## EXERCISE
Every record below needs to be set down exactly. Pictures do not belong in the copy.

## AVAILABLE RECORDS

--- --- ---

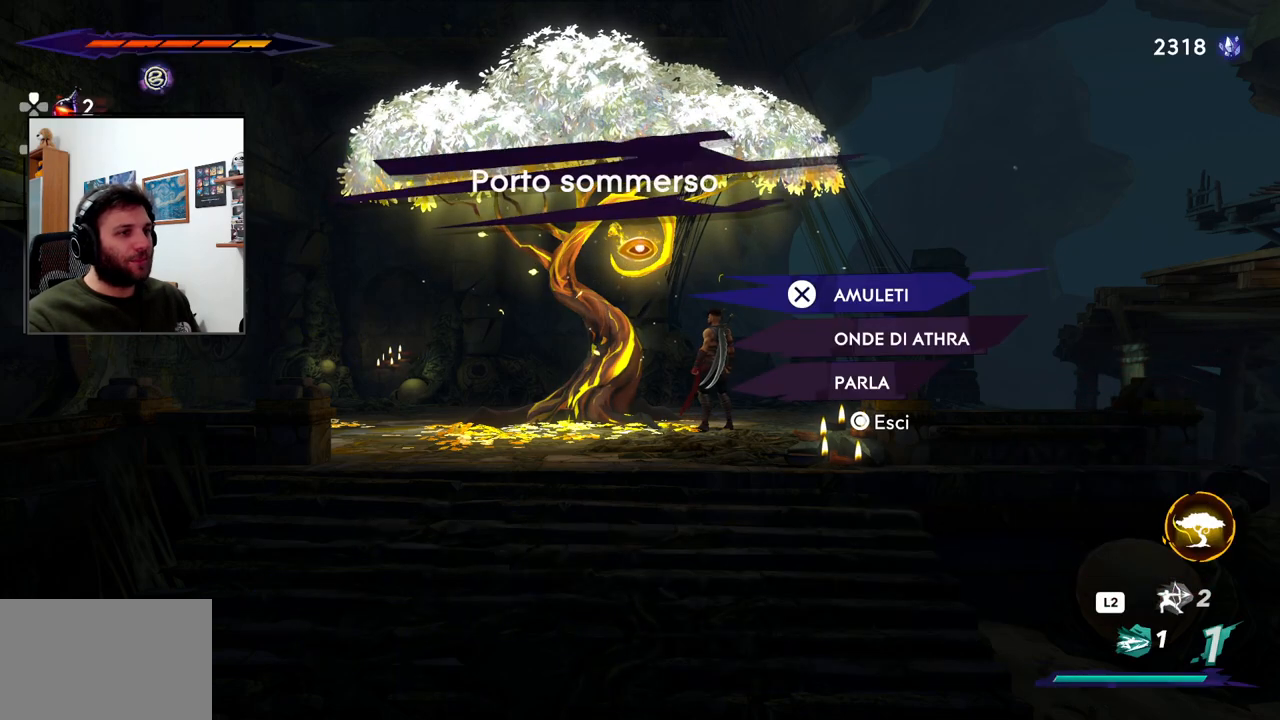
Gameplay with a controller (PlayStation layout); each line is a JSON object with the inputs held at the frame after it. "events" lists button and stick changes between this image and that frame as [ms after this image, input, new state], when the widget could be followed in between.
{"buttons": [], "left_stick": "center", "right_stick": "center", "events": [[17, "left_stick", "center"]]}
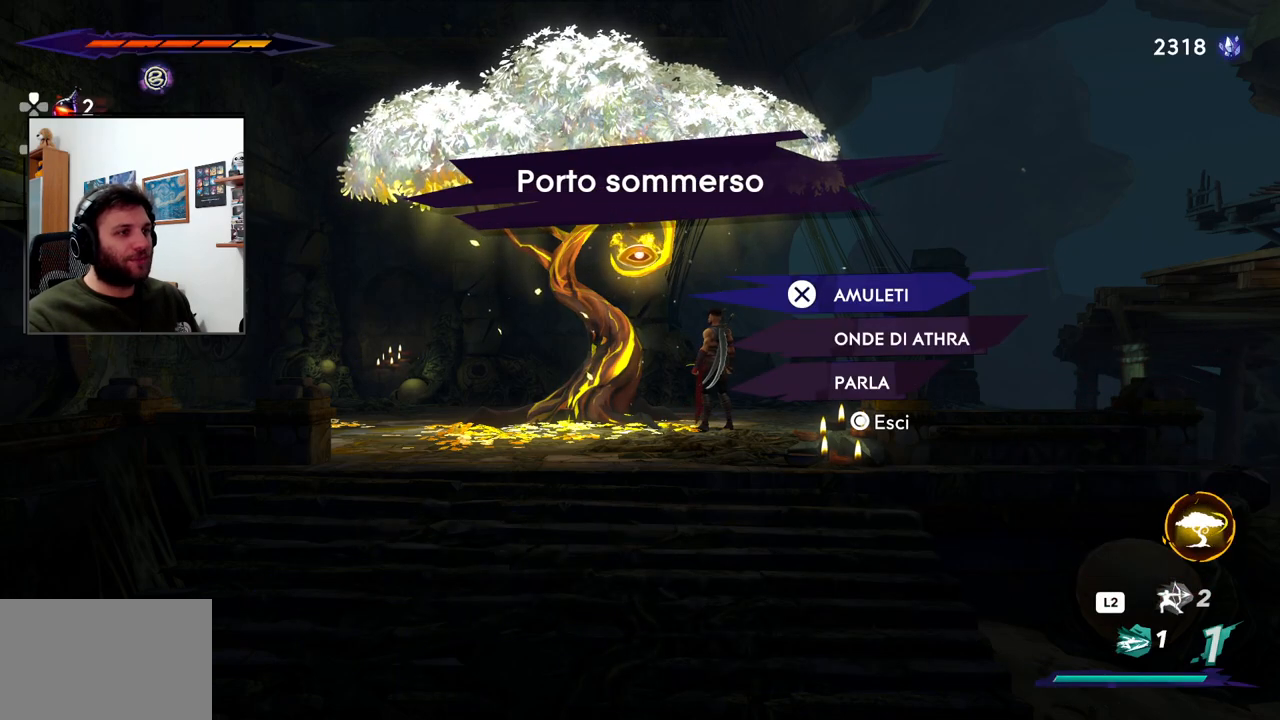
{"buttons": [], "left_stick": "up", "right_stick": "center", "events": [[33, "left_stick", "down"], [200, "left_stick", "center"], [400, "left_stick", "up"]]}
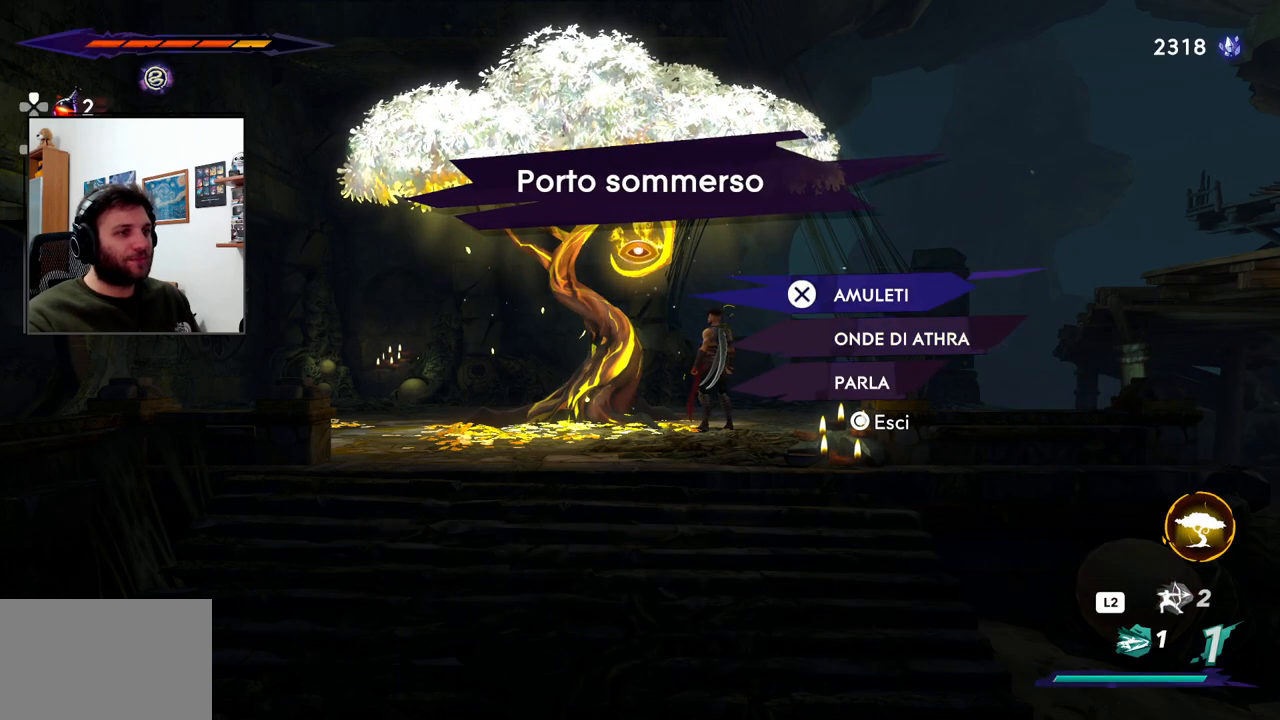
{"buttons": [], "left_stick": "center", "right_stick": "center", "events": [[33, "left_stick", "center"], [283, "CIRCLE", "down"], [400, "CIRCLE", "up"]]}
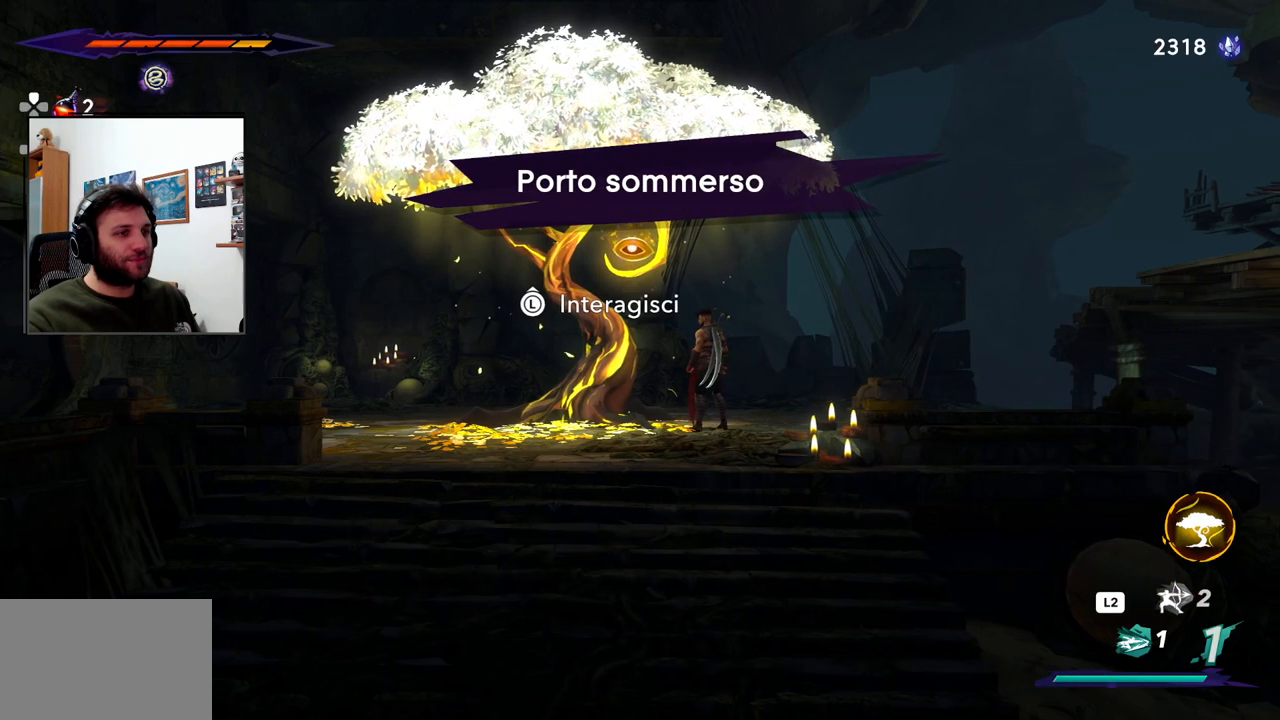
{"buttons": [], "left_stick": "right", "right_stick": "center", "events": [[100, "left_stick", "right"]]}
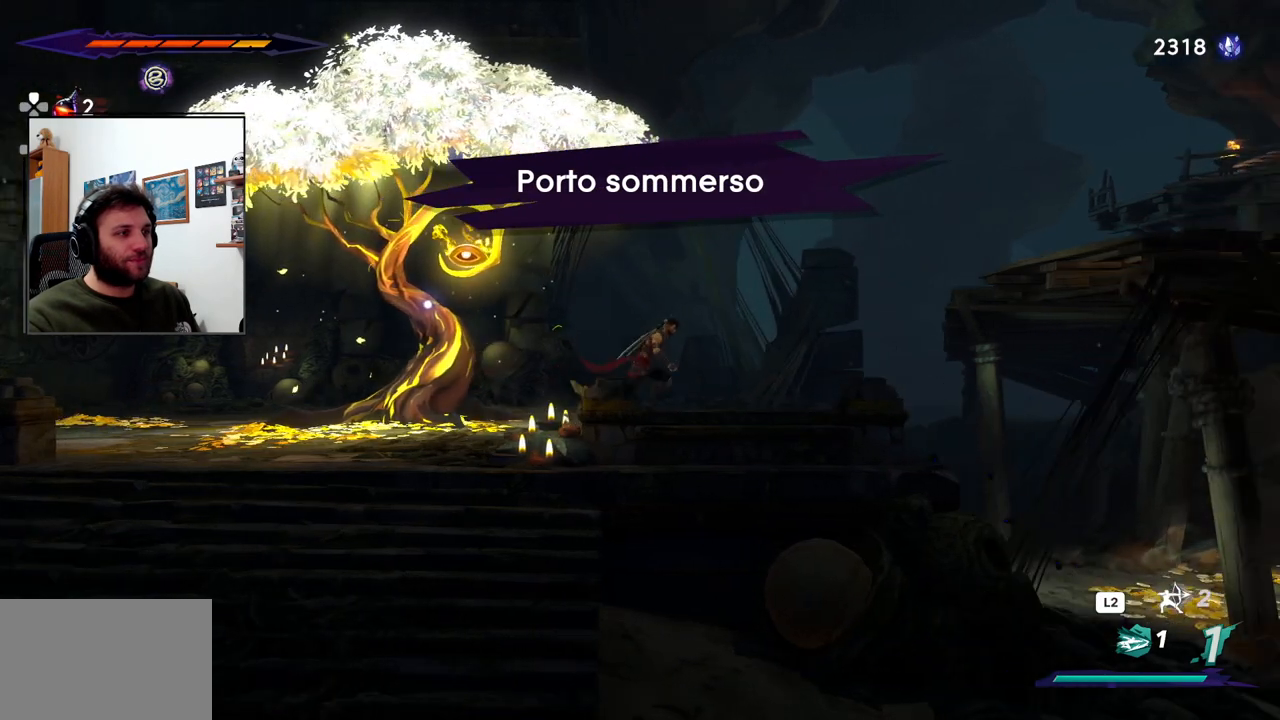
{"buttons": [], "left_stick": "center", "right_stick": "center", "events": [[367, "left_stick", "center"]]}
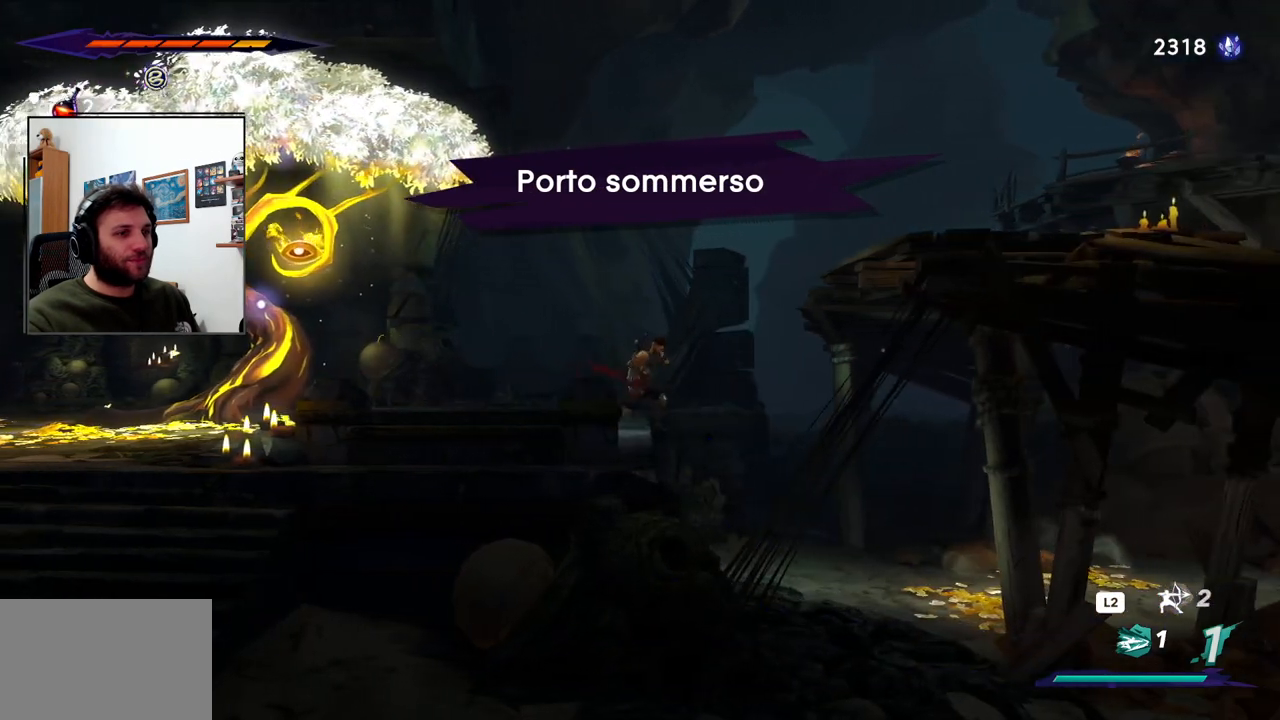
{"buttons": [], "left_stick": "left", "right_stick": "center", "events": [[483, "left_stick", "left"]]}
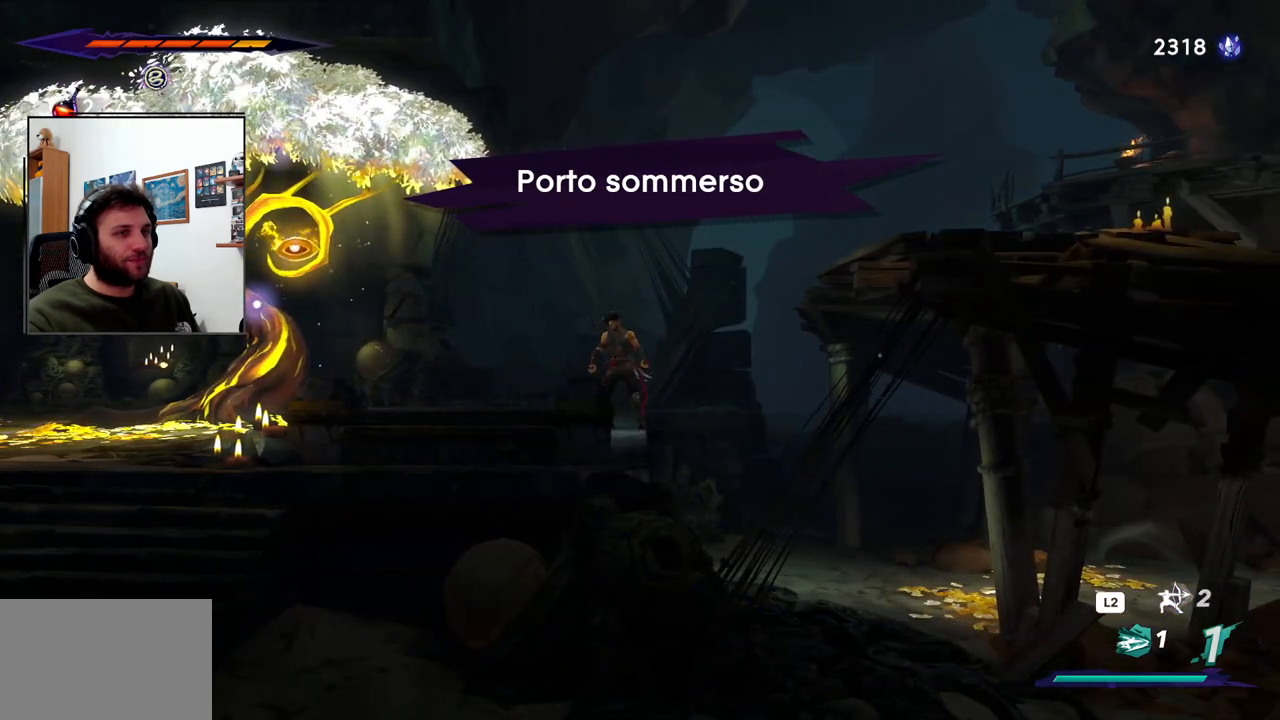
{"buttons": [], "left_stick": "center", "right_stick": "center", "events": [[500, "left_stick", "center"]]}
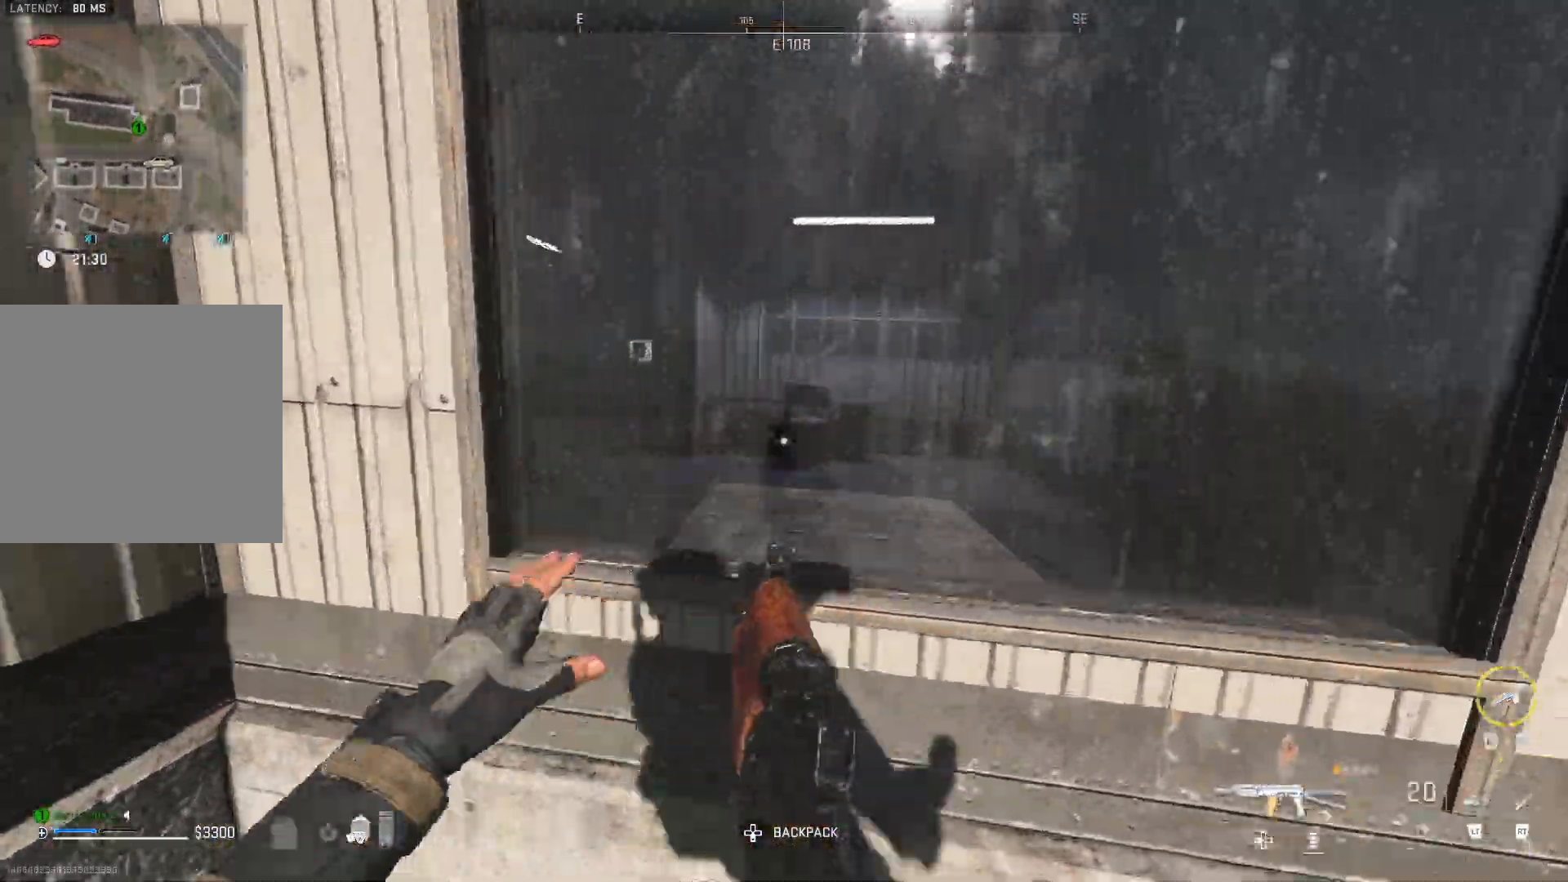
Gameplay with a controller (Xbox layout); each line is a JSON object with the inputs held at the frame after it. "events" lists button and stick changes between this image and that frame as [ms after this image, input, new state], when the widget could be followed in between.
{"buttons": [], "left_stick": "up-right", "right_stick": "left", "events": [[33, "A", "down"], [67, "A", "up"], [383, "right_stick", "left"]]}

--- --- ---

## YOUR SOLUTION
Gameplay with a controller (PlayStation layout); each line is a JSON object with the inputs held at the frame after it. "events" lists button and stick changes between this image and that frame as [ms after this image, input, new state], when the widget could be followed in between.
{"buttons": [], "left_stick": "center", "right_stick": "center", "events": [[17, "left_stick", "center"]]}
{"buttons": [], "left_stick": "up", "right_stick": "center", "events": [[33, "left_stick", "down"], [200, "left_stick", "center"], [400, "left_stick", "up"]]}
{"buttons": [], "left_stick": "center", "right_stick": "center", "events": [[33, "left_stick", "center"], [283, "CIRCLE", "down"], [400, "CIRCLE", "up"]]}
{"buttons": [], "left_stick": "right", "right_stick": "center", "events": [[100, "left_stick", "right"]]}
{"buttons": [], "left_stick": "center", "right_stick": "center", "events": [[367, "left_stick", "center"]]}
{"buttons": [], "left_stick": "left", "right_stick": "center", "events": [[483, "left_stick", "left"]]}
{"buttons": [], "left_stick": "center", "right_stick": "center", "events": [[500, "left_stick", "center"]]}
Gameplay with a controller (Xbox layout); each line is a JSON object with the inputs held at the frame after it. "events" lists button and stick changes between this image and that frame as [ms after this image, input, new state], when the widget could be followed in between.
{"buttons": [], "left_stick": "up-right", "right_stick": "left", "events": [[33, "A", "down"], [67, "A", "up"], [383, "right_stick", "left"]]}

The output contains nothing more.